How many lines in the records contain the string "activities", counting only matches with the same capitalization? Reply with the number alone.

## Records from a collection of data
=-=-=-=-=

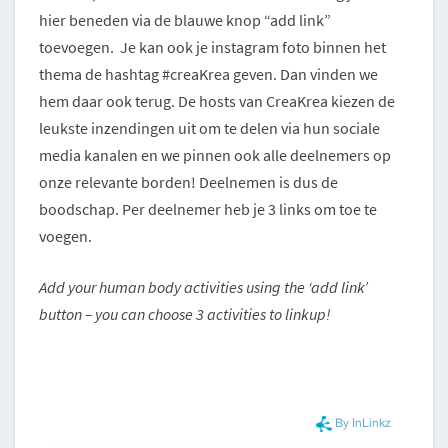
hier beneden via de blauwe knop “add link”
toevoegen. Je kan ook je instagram foto binnen het
thema de hashtag #creaKrea geven. Dan vinden we
hem daar ook terug. De hosts van CreaKrea kiezen de
leukste inzendingen uit om te delen via hun sociale
media kanalen en we pinnen ook alle deelnemers op
onze relevante borden! Deelnemen is dus de
boodschap. Per deelnemer heb je 3 links om toe te
voegen.
Add your human body activities using the ‘add link’
button – you can choose 3 activities to linkup!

=-=-=-=-=

## ANSWER FOR THIS EXERCISE
2